I am finding difficulties to find the appropriate title and name of this recipe in English. Therefor, I use it original name. Sambal jambal. I honestly don't know the origin of this sambal. My mom introduce me to this delicious thing. As she is a sundanese, probably it is originally from West Java.
This spicy, tasty, delicious sambal is very easy to make, with simple ingredients. If you don't know what Jambal is, it is a type of salted fish. I have no idea what the name is in English. And I bet it is not easy for you to find varieties of salted fish if you lived in America or Europe. You must check your local asian store, I think.

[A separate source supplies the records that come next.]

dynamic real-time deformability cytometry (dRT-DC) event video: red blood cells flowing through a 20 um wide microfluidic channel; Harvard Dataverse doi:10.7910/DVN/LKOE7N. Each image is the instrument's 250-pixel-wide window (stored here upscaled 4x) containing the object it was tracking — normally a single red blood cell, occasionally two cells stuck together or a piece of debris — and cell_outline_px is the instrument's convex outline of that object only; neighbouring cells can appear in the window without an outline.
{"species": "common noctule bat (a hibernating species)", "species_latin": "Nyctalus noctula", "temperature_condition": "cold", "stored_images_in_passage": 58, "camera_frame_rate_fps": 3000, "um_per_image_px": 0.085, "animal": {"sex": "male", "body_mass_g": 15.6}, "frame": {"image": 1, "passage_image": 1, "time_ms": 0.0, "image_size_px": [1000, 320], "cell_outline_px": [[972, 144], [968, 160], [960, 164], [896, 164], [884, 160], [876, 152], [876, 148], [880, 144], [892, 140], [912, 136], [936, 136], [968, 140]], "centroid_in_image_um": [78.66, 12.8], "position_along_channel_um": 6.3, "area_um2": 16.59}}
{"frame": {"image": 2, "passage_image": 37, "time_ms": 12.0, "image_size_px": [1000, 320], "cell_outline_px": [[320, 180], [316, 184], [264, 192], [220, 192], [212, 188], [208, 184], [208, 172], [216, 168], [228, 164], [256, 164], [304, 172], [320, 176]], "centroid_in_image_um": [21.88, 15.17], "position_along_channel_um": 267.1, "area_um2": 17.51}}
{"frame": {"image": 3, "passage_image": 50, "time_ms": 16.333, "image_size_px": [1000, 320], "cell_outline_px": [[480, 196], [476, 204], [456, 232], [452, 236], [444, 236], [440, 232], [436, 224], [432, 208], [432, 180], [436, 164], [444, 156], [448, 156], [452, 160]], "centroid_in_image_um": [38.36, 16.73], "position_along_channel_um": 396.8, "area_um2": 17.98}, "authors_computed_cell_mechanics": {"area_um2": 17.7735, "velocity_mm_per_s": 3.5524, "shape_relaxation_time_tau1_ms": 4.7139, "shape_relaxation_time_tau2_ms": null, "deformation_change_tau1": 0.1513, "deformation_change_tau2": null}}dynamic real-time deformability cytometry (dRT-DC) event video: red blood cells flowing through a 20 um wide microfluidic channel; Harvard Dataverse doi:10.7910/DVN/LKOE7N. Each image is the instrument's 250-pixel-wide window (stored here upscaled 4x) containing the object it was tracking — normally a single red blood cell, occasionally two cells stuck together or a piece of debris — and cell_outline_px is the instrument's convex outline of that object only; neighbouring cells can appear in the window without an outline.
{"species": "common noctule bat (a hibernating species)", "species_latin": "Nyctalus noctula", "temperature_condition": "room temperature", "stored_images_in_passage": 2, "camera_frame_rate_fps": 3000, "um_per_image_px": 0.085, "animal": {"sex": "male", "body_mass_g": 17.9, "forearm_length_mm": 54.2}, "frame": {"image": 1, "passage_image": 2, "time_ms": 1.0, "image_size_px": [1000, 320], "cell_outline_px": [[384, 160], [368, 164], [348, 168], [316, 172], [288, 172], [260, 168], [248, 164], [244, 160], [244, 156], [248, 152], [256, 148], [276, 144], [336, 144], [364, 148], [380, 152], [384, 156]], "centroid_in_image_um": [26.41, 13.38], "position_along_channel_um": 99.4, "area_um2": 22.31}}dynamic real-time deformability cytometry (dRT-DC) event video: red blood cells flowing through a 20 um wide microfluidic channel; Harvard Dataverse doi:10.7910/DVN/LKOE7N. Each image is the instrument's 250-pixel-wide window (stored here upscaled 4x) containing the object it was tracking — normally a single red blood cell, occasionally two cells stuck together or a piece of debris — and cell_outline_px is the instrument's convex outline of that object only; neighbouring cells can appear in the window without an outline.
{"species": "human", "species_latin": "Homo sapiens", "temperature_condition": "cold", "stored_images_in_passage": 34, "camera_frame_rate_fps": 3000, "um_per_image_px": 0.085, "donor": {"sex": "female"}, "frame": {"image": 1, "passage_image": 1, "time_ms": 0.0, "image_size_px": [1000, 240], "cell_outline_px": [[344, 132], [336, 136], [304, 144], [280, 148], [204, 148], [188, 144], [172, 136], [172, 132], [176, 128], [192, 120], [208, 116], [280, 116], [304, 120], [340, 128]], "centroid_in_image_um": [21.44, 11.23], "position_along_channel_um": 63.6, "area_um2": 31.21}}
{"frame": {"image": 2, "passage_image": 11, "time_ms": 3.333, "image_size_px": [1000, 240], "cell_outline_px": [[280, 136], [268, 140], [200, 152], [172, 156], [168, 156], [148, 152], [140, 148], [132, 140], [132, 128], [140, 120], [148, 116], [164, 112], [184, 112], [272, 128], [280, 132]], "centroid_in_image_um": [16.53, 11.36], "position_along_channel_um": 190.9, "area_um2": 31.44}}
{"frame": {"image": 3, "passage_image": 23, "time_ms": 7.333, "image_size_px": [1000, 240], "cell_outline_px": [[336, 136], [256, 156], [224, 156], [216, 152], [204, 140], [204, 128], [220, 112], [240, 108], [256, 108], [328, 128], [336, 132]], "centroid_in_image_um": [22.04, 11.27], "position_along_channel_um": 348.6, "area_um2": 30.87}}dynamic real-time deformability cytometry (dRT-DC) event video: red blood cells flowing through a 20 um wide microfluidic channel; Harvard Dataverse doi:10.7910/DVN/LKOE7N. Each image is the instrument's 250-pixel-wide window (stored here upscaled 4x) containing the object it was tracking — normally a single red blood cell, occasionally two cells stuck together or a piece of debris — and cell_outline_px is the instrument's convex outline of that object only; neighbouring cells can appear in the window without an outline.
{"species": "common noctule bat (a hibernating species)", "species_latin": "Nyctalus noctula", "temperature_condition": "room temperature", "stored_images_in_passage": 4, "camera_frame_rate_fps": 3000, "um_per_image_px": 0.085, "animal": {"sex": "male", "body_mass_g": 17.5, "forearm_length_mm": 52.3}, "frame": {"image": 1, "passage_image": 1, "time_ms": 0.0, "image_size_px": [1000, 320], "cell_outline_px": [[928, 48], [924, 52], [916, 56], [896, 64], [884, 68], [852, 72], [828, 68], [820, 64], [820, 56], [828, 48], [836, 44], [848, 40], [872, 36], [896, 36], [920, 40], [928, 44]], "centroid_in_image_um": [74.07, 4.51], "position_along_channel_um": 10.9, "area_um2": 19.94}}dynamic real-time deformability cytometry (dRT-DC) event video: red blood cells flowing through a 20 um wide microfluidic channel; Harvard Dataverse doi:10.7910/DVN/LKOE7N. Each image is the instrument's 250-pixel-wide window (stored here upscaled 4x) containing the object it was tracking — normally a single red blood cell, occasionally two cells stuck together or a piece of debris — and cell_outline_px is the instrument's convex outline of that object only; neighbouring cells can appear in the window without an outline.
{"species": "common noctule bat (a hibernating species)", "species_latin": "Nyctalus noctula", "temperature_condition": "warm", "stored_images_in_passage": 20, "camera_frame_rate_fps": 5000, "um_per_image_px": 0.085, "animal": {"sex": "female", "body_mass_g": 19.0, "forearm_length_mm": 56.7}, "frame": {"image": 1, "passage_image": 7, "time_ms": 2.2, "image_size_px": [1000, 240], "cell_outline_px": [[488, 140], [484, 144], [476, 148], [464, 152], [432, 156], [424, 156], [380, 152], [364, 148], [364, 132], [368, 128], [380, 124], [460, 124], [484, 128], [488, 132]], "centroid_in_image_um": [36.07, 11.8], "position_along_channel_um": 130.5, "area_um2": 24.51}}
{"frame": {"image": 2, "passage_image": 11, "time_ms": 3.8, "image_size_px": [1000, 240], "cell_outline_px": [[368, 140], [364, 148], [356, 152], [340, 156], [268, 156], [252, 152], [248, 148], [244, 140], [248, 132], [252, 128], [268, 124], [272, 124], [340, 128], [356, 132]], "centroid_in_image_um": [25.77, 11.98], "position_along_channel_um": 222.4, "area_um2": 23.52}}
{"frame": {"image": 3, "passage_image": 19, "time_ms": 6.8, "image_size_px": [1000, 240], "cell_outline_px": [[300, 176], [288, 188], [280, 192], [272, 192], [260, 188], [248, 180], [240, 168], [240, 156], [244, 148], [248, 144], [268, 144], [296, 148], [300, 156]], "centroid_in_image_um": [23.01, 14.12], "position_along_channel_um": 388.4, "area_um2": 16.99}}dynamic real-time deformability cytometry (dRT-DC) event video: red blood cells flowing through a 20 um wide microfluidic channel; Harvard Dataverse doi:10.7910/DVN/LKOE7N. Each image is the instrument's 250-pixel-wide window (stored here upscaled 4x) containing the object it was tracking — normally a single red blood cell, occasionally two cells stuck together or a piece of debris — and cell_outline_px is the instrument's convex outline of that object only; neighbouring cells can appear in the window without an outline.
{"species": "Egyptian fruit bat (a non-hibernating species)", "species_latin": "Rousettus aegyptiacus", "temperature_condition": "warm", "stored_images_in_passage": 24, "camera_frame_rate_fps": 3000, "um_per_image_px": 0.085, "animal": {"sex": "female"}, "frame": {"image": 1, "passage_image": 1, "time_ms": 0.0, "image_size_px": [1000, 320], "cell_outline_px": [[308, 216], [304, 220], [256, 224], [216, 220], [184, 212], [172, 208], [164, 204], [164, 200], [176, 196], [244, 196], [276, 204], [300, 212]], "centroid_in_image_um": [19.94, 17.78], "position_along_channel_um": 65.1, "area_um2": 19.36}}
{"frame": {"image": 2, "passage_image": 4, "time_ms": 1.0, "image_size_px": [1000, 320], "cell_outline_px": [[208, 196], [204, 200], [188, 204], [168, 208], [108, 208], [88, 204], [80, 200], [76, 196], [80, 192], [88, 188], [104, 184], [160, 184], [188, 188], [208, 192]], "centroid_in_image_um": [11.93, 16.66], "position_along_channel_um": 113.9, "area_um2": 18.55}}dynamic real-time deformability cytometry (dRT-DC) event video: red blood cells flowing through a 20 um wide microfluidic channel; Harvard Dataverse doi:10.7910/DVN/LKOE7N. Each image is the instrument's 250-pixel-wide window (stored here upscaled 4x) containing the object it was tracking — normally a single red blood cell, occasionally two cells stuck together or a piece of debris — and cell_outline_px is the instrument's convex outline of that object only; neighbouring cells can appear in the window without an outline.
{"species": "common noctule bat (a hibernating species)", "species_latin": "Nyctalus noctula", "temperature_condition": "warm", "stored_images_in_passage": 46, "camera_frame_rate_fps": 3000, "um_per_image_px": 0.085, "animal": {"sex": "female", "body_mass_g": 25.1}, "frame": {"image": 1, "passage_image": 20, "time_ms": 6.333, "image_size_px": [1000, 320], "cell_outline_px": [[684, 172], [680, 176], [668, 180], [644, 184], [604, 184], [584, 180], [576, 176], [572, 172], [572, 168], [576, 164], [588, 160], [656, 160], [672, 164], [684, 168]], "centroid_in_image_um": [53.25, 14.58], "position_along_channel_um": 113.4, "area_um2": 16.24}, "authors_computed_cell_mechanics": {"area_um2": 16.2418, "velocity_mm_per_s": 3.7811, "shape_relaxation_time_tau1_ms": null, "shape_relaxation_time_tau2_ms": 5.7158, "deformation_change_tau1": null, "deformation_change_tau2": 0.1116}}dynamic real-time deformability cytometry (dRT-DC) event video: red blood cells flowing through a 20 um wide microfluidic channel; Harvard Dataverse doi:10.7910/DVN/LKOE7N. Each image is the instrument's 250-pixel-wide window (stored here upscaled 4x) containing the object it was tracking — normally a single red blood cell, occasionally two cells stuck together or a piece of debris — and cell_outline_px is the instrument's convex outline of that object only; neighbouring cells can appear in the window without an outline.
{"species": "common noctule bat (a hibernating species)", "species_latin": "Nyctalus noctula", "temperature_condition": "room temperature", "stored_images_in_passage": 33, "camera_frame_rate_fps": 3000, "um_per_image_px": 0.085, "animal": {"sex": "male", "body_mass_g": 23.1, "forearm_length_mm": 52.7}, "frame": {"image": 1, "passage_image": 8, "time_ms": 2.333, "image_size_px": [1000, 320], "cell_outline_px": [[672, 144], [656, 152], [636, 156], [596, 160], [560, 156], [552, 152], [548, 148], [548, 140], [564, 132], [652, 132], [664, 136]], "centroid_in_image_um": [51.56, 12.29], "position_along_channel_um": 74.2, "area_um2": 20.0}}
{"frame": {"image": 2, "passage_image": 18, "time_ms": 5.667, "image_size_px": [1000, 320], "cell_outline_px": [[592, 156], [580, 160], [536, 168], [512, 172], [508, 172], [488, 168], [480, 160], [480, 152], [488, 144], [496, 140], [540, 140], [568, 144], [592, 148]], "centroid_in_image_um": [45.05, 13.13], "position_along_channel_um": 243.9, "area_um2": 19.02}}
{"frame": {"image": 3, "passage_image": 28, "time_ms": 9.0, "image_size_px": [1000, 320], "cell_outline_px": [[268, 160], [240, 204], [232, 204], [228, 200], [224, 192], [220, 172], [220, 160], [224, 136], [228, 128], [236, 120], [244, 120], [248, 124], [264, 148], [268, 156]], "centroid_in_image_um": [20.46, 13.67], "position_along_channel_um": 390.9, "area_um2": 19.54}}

Back to the ingredients, you can adjust the level of spiciness to your personal liking. If you think you can bear the hot and extra spicy flavour, use all bird eye chilies and green bird eye chilies (Indonesian : cabe rawit merah dan hijau). If you afraid that the sambal will sting your stomach, play safe! Use 50:50 with red cayenne. Still afraid? Remove the seeds, it will reduce the spiciness.
200 gr of jambal salted fish, cut into thin slice, wash clean
250 gr mix of cayenne, bird eye chilies, and green bird eye chilies
10 green tomatoes, cut into 4
16 red onion
8 cloves of garlic
1 tsp salt
1/2 tsp sugar
12 tbsp cooking oil
1. Clean all the chillies, peel the skin of red onion dan garlic. Wash clean, set aside
2. Fry the slice jambal until golden brown.
3. Mashed the chilies, onion and garlic with mortar and pestle. If you use blender, just press a few seconds so it is not mashed finely
4. Turn on your stove, add in cooking oil.
5. Cook the mashed chilies with medium heat untill done. Add in salt, sugar, tomatoes, the fried jambal.